Segment Start: Records for this task

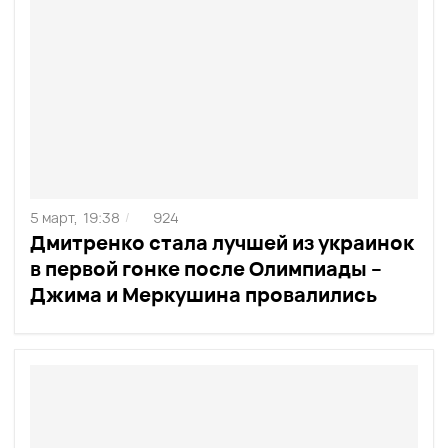
5 март,
19:38
924
/
Дмитренко стала лучшей из украинок
в первой гонке после Олимпиады –
Джима и Меркушина провалились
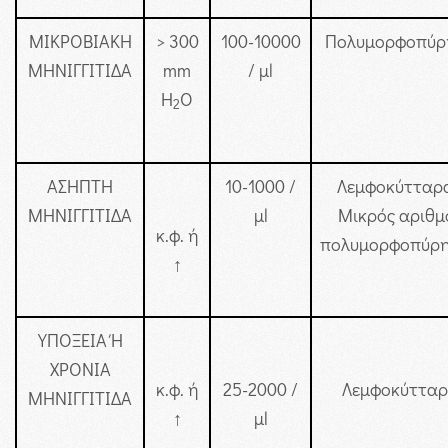
ΜΙΚΡΟΒΙΑΚΗ
> 300
100-10000
Πολυμορφοπύρ
ΜΗΝΙΓΓΙΤΙΔΑ
mm
/ μl
H
O
2
ΑΣΗΠΤΗ
10-1000 /
Λεμφοκύτταρα
ΜΗΝΙΓΓΙΤΙΔΑ
μl
Μικρός αριθμ
κ.φ. ή
πολυμορφοπύρ
↑
ΥΠΟΞΕΙΑ Ή
ΧΡΟΝΙΑ
κ.φ. ή
25-2000 /
Λεμφοκύττα
ΜΗΝΙΓΓΙΤΙΔΑ
↑
μl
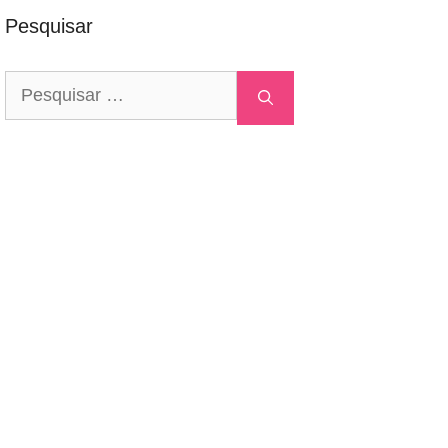
Pesquisar
Pesquisar
por:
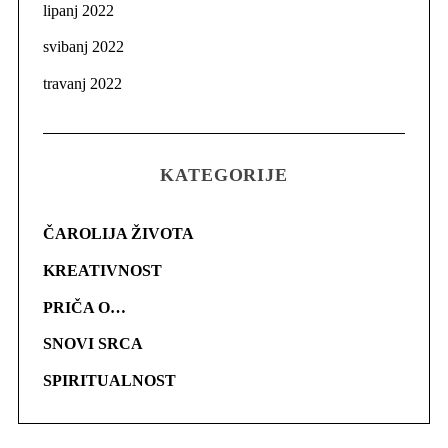
lipanj 2022
svibanj 2022
travanj 2022
KATEGORIJE
ČAROLIJA ŽIVOTA
KREATIVNOST
PRIČA O…
SNOVI SRCA
SPIRITUALNOST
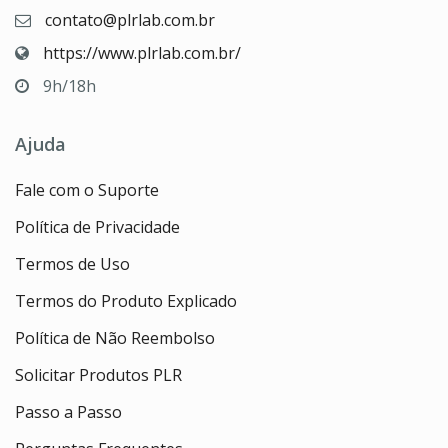
contato@plrlab.com.br
https://www.plrlab.com.br/
9h/18h
Ajuda
Fale com o Suporte
Política de Privacidade
Termos de Uso
Termos do Produto Explicado
Política de Não Reembolso
Solicitar Produtos PLR
Passo a Passo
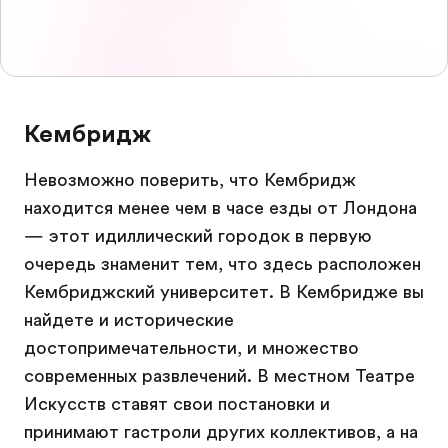
Кембридж
Невозможно поверить, что Кембридж
находится менее чем в часе езды от Лондона
— этот идиллический городок в первую
очередь знаменит тем, что здесь расположен
Кембриджский университет. В Кембридже вы
найдете и исторические
достопримечательности, и множество
современных развлечений. В местном Театре
Искусств ставят свои постановки и
принимают гастроли других коллективов, а на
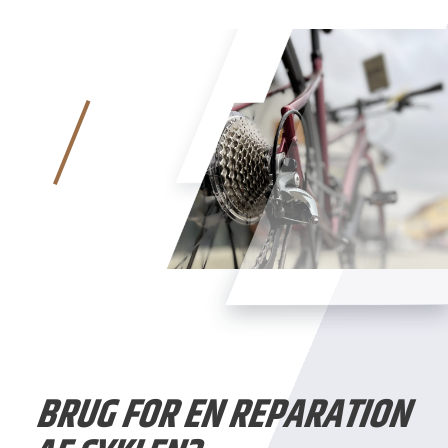
BRUG FOR EN REPARATION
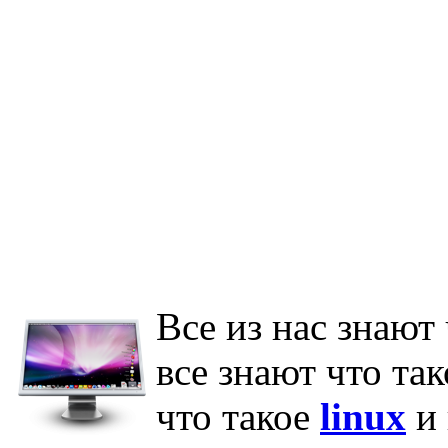
Все из нас знают
все знают что та
что такое
linux
и 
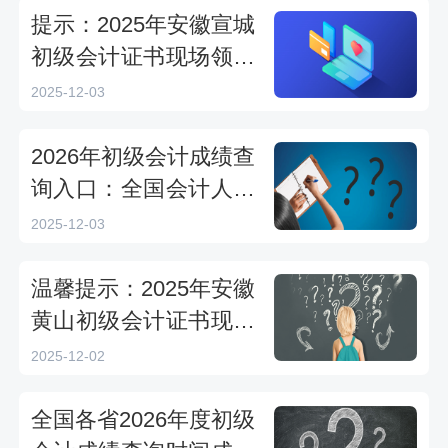
提示：2025年安徽宣城
初级会计证书现场领取
时间为12月1日至15日
2025-12-03
2026年初级会计成绩查
询入口：全国会计人员
统一服务管理平台
2025-12-03
温馨提示：2025年安徽
黄山初级会计证书现场
领取时间从12月1日后
2025-12-02
全国各省2026年度初级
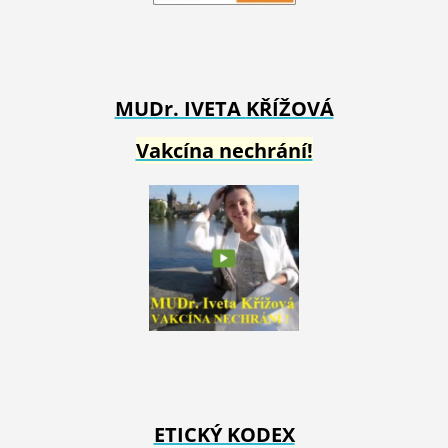
MUDr. IVETA
KŘÍŽOVÁ
Vakcína nechrání!
ETICKÝ KODEX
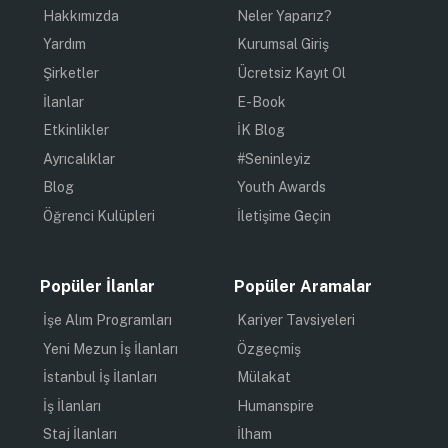
Hakkımızda
Neler Yaparız?
Yardım
Kurumsal Giriş
Şirketler
Ücretsiz Kayıt Ol
İlanlar
E-Book
Etkinlikler
İK Blog
Ayrıcalıklar
#Seninleyiz
Blog
Youth Awards
Öğrenci Kulüpleri
İletişime Geçin
Popüler İlanlar
Popüler Aramalar
İşe Alım Programları
Kariyer Tavsiyeleri
Yeni Mezun İş İlanları
Özgeçmiş
İstanbul İş İlanları
Mülakat
İş İlanları
Humanspire
Staj İlanları
İlham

Segment End: Records for this task

### What you should do
What should appear is an exact copy of the lines from the one with "Ayrıcalıklar" through the end of the entries above, ends included, and no other text.

### Answer box
Ayrıcalıklar
#Seninleyiz
Blog
Youth Awards
Öğrenci Kulüpleri
İletişime Geçin
Popüler İlanlar
Popüler Aramalar
İşe Alım Programları
Kariyer Tavsiyeleri
Yeni Mezun İş İlanları
Özgeçmiş
İstanbul İş İlanları
Mülakat
İş İlanları
Humanspire
Staj İlanları
İlham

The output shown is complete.